● **Text block**:
_____

Military academy of the Russian Armed Forces

The M. V. Frunze Military Academy (Военная академия имени М. В. Фрунзе), or in full the Military Order of Lenin and the October Revolution, Red Banner, Order of Suvorov Academy in the name of M. V. Frunze (Военная орденов Ленина и Октябрьской Революции, Краснознамённая, ордена Суворова академия имени М. В. Фрунзе), was a military academy of the Soviet and later the Russian Armed Forces.

Established in 1918 to train officers for the newly formed Red Army, the academy was one of the most prestigious military educational institutions in the Soviet Union. At first titled the General Staff Academy of the Red Army, taking on a similar role to its pre-revolutionary predecessor, the Imperial Nicholas Military Academy, it was renamed the Military Academy in 1921 and then the M. V. Frunze Military Academy in 1925, honouring Mikhail Frunze, who had been a commandant of the academy.

It became a higher staff college with the addition of courses for senior command officers in the 1930s, before these were transferred in 1936 to the newly formed Military Academy of the General Staff. By this time many of the Red Army's most senior commanders were graduates of the academy. During the Second World War, large numbers of staff and students were called up to fight. Many won decorations and awards, including 244 Heroes of the Soviet Union, and 18 twice Heroes of the Soviet Union. Training and research at the academy continued throughout the war.

_____

● **Dataset content**:
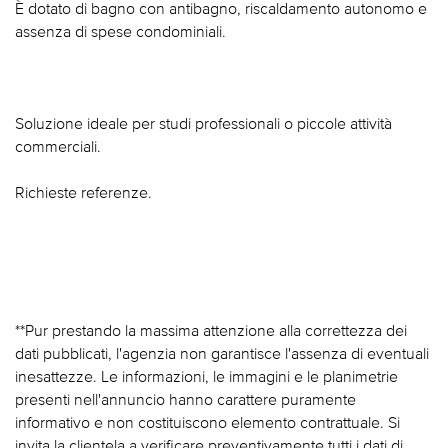
È dotato di bagno con antibagno, riscaldamento autonomo e
assenza di spese condominiali.
Soluzione ideale per studi professionali o piccole attività
commerciali.
Richieste referenze.
**Pur prestando la massima attenzione alla correttezza dei
dati pubblicati, l'agenzia non garantisce l'assenza di eventuali
inesattezze. Le informazioni, le immagini e le planimetrie
presenti nell'annuncio hanno carattere puramente
informativo e non costituiscono elemento contrattuale. Si
invita la clientela a verificare preventivamente tutti i dati di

_____

● **Work item A**:
In the text about the Frunze Military Academy, turn the paragraph beginning "It became a higher staff college" into a short list that keeps its main facts.
● **Work item B**:
Write out the text about the Frunze Military Academy from "The M. V. Frunze Military Academy (Военная" to "commandant of the academy.", switching "prestigious" to "respected".

● **Answer box A**:
- In the 1930s, courses for senior command officers made the academy a higher staff college. In 1936 those courses moved to the newly formed Military Academy of the General Staff.
- By then, many of the Red Army's most senior commanders were graduates of the academy.
- In the Second World War, large numbers of staff and students were called up to fight. Many won decorations and awards, including 244 Heroes of the Soviet Union and 18 twice Heroes of the Soviet Union.
- Training and research at the academy went on throughout the war.

● **Answer box B**:
The M. V. Frunze Military Academy (Военная академия имени М. В. Фрунзе), or in full the Military Order of Lenin and the October Revolution, Red Banner, Order of Suvorov Academy in the name of M. V. Frunze (Военная орденов Ленина и Октябрьской Революции, Краснознамённая, ордена Суворова академия имени М. В. Фрунзе), was a military academy of the Soviet and later the Russian Armed Forces.

Established in 1918 to train officers for the newly formed Red Army, the academy was one of the most respected military educational institutions in the Soviet Union. At first titled the General Staff Academy of the Red Army, taking on a similar role to its pre-revolutionary predecessor, the Imperial Nicholas Military Academy, it was renamed the Military Academy in 1921 and then the M. V. Frunze Military Academy in 1925, honouring Mikhail Frunze, who had been a commandant of the academy.